__ACTIVITY A__
Answer these questions from the Copilot thread:
(i) What do "source available" repositories allow, and what do they forbid?
(ii) On how many occasions does the writer say they have cited code they took from elsewhere?
(iii) Which two directions of permeation does the final post worry about?
__ACTIVITY B__
Translate this sentence from the Copilot thread into Spanish: "On the other hand, if private repositories are crawled too, this would be very, very bad."
__ACTIVITY C__
Carry the Copilot thread forward, starting right after its last post.

__EXTRACT TO READ__

■ ■ ■ ■ ■

Is CoPilot just trained on OSS, or on private repos too?
There are GPL repositories which force you to open your code, which is one aspect, and there are "source available" repositories, which allows you to see the code, but forbids everything else.
There are a lot of blurry areas about this, and in my opinion, an AI learns like a human is not a solid basis for fair use.
On the other hand, if private repositories are crawled too, this would be very, very bad.
We just talked this with a couple of friends. I always cite what I got from where (it's just two occasions, but it's not zero), and always respect their licenses.
I'm worried about both ways of the permeation: GPL to closed and closed to open. Open source is a widely misunderstood concept and people (and companies) are using that misunderstanding to validate their blanket options. That's wrong on so many (legal to ethical, and everything in between) levels.

■ ■ ■ ■ ■

__DATASET RECORDS__
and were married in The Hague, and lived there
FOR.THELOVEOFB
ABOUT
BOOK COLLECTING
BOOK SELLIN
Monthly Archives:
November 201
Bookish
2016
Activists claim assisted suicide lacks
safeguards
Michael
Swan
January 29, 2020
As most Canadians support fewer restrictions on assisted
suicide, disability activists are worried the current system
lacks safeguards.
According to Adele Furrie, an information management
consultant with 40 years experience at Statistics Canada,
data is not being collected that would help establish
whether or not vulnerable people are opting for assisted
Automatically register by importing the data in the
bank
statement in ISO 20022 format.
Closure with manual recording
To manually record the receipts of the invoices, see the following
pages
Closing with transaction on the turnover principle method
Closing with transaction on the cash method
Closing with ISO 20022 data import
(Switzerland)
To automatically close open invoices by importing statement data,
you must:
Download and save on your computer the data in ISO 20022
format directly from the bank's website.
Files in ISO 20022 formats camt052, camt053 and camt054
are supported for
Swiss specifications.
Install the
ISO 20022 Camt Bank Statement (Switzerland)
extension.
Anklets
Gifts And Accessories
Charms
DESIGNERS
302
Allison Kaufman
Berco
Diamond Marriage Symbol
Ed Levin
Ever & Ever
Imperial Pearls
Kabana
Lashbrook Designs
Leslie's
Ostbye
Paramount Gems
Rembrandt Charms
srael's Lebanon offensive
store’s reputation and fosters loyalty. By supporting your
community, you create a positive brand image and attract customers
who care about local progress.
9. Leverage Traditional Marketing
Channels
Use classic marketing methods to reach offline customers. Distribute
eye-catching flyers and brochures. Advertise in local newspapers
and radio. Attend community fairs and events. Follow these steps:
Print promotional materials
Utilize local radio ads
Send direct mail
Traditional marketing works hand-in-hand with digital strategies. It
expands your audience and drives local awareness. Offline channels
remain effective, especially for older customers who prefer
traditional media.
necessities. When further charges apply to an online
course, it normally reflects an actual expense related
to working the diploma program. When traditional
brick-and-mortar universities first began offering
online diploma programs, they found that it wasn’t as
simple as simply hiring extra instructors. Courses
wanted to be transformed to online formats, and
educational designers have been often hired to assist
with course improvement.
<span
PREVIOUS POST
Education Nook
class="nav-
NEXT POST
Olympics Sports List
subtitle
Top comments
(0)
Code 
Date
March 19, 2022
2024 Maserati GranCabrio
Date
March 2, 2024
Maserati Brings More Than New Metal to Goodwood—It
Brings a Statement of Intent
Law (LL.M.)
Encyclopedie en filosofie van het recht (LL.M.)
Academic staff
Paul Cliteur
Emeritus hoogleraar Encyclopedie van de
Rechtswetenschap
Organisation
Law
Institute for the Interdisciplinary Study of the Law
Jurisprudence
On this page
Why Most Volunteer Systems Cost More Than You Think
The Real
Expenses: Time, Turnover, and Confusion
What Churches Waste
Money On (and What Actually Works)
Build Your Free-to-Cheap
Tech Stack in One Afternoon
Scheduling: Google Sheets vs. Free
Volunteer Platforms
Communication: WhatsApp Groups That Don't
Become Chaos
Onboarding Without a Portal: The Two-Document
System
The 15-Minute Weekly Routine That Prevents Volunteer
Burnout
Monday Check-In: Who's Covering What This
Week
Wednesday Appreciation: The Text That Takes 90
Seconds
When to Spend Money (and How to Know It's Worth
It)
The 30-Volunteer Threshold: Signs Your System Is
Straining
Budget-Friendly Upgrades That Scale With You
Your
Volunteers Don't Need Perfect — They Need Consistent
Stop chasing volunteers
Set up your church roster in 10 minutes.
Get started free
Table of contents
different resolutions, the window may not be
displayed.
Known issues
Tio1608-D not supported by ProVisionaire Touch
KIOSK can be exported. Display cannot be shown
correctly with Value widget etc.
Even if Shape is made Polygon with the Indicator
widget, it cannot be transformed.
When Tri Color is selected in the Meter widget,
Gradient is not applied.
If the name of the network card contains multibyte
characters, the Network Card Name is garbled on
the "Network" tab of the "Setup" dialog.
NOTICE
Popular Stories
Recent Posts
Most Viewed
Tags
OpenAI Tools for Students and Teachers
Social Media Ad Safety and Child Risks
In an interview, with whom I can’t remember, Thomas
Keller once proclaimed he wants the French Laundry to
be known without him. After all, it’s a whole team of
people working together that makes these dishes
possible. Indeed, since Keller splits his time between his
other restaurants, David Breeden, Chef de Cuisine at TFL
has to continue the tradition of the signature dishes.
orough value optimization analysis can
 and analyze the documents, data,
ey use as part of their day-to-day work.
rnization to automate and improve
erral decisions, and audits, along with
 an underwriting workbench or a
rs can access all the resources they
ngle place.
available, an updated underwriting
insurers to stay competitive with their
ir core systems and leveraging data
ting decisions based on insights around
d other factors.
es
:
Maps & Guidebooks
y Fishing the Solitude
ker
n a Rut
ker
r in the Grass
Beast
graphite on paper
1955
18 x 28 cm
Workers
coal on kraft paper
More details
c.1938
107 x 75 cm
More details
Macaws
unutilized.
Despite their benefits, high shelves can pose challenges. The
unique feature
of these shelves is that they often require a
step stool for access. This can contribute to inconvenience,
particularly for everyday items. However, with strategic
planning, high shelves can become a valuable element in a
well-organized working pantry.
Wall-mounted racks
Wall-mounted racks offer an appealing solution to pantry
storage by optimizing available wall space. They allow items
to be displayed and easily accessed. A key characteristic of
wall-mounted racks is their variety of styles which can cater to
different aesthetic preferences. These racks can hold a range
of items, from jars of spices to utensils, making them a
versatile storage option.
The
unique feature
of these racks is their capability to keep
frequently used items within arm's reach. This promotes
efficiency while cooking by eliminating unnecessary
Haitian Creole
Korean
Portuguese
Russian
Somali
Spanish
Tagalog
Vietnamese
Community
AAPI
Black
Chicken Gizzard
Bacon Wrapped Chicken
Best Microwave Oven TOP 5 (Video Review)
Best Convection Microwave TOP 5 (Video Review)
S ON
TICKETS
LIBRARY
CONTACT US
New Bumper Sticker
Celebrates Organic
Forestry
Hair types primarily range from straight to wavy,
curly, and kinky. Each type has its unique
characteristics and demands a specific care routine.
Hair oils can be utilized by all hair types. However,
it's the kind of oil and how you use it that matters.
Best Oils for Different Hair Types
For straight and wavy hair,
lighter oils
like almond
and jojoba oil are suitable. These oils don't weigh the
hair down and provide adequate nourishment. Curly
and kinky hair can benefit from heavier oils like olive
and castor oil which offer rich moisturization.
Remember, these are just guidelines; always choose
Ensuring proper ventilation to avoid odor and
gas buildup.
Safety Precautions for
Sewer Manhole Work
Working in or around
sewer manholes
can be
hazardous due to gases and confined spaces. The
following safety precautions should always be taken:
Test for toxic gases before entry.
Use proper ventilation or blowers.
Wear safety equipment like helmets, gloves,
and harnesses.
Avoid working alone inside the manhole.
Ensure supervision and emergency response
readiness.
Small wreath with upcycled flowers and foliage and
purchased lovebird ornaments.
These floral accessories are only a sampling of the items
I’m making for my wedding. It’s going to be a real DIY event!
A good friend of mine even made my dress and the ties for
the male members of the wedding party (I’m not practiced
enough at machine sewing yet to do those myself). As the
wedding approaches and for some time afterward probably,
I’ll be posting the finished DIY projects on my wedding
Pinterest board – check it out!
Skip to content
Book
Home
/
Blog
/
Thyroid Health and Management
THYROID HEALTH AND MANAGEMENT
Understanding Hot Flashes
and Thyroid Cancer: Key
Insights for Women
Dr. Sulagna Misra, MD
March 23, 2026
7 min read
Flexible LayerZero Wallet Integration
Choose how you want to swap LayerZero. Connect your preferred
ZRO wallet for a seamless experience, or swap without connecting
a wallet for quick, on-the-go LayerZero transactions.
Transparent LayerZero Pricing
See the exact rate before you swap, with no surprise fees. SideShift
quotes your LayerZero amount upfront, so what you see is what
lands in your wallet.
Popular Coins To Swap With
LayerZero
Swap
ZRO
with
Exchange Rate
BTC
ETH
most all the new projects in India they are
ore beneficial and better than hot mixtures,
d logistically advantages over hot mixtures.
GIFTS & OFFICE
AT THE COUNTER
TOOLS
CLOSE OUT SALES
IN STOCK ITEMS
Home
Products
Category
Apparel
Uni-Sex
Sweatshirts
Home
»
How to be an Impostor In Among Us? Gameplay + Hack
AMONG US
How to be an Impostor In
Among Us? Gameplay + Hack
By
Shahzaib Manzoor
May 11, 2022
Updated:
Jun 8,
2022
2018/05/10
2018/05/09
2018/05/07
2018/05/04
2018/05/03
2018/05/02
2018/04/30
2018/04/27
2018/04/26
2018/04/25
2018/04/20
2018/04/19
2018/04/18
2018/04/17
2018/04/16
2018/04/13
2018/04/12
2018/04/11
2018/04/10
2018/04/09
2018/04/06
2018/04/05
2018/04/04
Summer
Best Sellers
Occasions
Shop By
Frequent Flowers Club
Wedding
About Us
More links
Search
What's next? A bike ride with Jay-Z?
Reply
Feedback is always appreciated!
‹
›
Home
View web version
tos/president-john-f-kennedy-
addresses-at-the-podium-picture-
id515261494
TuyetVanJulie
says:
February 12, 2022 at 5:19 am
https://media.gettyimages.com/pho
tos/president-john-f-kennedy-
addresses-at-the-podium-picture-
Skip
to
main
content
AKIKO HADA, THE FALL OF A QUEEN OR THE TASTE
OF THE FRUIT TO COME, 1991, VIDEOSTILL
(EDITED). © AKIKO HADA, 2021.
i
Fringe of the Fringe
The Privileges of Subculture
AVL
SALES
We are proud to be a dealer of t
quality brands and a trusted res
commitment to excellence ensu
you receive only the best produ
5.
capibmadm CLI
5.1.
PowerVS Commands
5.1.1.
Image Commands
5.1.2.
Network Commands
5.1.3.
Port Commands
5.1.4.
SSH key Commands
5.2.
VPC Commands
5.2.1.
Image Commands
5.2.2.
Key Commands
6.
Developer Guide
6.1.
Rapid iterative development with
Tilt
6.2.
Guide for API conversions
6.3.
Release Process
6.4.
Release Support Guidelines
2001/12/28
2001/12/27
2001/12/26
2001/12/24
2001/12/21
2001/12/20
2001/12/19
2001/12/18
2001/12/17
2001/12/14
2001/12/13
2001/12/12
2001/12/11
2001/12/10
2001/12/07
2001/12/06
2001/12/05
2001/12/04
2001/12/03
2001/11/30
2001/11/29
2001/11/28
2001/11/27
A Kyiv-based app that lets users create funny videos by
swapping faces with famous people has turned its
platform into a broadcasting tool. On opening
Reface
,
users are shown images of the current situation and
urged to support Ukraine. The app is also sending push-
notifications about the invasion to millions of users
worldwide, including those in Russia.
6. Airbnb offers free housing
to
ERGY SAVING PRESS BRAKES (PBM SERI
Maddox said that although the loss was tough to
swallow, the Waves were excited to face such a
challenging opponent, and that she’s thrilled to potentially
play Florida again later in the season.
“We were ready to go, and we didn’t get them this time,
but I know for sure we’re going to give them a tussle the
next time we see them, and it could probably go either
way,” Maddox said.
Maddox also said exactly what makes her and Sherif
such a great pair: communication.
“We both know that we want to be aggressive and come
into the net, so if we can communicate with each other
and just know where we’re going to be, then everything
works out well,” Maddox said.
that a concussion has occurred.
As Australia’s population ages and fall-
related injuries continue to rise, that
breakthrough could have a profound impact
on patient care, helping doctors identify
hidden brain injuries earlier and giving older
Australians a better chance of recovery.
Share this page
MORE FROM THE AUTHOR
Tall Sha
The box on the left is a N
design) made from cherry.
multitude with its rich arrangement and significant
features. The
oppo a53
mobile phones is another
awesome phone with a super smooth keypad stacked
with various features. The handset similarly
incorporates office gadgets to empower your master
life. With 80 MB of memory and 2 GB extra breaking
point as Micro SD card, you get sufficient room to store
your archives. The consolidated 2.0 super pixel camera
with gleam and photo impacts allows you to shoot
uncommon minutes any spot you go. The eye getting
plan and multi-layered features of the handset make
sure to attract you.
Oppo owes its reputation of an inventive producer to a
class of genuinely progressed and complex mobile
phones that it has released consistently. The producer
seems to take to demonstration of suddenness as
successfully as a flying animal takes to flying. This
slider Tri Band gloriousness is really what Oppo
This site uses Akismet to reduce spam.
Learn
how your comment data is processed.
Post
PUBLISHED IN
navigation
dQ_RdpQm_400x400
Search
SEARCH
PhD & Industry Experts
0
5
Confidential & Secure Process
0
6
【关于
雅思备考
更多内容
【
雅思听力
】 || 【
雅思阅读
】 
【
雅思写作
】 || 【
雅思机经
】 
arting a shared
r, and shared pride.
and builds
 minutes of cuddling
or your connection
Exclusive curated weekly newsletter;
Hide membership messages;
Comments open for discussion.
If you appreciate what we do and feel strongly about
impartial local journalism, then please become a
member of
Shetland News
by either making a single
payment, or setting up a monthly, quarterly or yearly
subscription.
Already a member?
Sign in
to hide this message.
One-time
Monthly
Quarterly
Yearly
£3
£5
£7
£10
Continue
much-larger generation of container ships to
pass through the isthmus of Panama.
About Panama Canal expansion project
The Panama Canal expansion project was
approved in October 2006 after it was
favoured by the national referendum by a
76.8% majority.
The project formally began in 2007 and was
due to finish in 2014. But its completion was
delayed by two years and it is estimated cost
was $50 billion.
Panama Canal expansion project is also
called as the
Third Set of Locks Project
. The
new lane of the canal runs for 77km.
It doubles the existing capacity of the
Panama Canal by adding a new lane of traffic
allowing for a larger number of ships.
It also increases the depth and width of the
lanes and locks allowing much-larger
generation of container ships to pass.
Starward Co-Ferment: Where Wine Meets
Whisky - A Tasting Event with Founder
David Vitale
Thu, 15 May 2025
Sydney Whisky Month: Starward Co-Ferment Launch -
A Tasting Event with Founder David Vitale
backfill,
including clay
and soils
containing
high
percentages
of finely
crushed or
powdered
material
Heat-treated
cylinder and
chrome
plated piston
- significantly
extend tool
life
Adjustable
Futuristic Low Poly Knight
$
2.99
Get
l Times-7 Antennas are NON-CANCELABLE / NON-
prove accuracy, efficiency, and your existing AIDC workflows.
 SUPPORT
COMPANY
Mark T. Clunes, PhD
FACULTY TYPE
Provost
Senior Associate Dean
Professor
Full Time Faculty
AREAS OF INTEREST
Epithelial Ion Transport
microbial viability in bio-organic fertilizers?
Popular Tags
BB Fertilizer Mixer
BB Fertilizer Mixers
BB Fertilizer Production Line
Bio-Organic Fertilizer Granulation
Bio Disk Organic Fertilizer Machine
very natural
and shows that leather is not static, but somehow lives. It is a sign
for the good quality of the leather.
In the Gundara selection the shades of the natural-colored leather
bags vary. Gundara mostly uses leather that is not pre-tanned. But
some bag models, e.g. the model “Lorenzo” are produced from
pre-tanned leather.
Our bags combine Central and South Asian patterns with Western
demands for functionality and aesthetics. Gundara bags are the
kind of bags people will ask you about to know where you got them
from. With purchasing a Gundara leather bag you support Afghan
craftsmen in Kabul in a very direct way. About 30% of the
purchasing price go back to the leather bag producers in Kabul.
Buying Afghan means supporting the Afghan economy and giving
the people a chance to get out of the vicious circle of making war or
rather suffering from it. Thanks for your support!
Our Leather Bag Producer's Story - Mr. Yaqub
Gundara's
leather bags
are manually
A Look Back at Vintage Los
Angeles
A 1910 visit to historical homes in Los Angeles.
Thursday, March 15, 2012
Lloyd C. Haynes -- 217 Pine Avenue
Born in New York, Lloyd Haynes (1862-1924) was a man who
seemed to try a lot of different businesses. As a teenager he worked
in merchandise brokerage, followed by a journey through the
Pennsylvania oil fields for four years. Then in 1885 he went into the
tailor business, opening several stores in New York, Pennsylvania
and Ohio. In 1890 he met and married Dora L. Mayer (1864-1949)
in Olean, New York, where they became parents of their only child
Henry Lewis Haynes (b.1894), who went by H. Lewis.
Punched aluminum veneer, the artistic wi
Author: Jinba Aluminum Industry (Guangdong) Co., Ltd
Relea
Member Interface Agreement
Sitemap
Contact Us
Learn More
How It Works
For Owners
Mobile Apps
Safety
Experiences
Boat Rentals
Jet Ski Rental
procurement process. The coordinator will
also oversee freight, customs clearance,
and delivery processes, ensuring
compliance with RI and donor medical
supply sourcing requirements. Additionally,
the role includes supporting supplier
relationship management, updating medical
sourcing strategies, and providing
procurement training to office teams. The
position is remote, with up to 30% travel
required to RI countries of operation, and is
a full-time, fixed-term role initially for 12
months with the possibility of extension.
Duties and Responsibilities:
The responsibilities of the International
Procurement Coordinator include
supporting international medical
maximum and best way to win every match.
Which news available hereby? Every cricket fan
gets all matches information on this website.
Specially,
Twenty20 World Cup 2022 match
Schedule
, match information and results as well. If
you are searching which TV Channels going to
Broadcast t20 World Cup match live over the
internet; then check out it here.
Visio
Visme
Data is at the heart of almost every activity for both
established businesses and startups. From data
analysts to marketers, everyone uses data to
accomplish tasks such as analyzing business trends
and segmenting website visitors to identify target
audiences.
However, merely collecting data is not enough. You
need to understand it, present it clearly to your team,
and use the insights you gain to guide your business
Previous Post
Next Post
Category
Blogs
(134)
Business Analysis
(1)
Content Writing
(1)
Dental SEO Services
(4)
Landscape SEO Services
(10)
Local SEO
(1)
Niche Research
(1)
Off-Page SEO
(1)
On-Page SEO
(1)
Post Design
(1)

■ ■ ■ ■ ■

__ANSWER BOX A__
(i) They allow you to see the code but forbid everything else.
(ii) Two.
(iii) GPL to closed, and closed to open.

__ANSWER BOX B__
Por otro lado, si también se rastrean los repositorios privados, esto sería muy, muy malo.

__ANSWER BOX C__
Emulator writers are afraid to read leaked console code, because any resemblance of their code to it means destruction of years (or decades) of reverse engineering and clean room development done in that domain. If code licensing is that important and crucial, why a court tested license (e.g. GPL) is so worthless? Is this fair, again in the same cross-section (legal to ethical)?
There's a lot to be discussed, and a lot of ideas to be re-learnt here. Open Source (or precisely Free / Copylefted software) doesn't mean free for all. We need to understand that.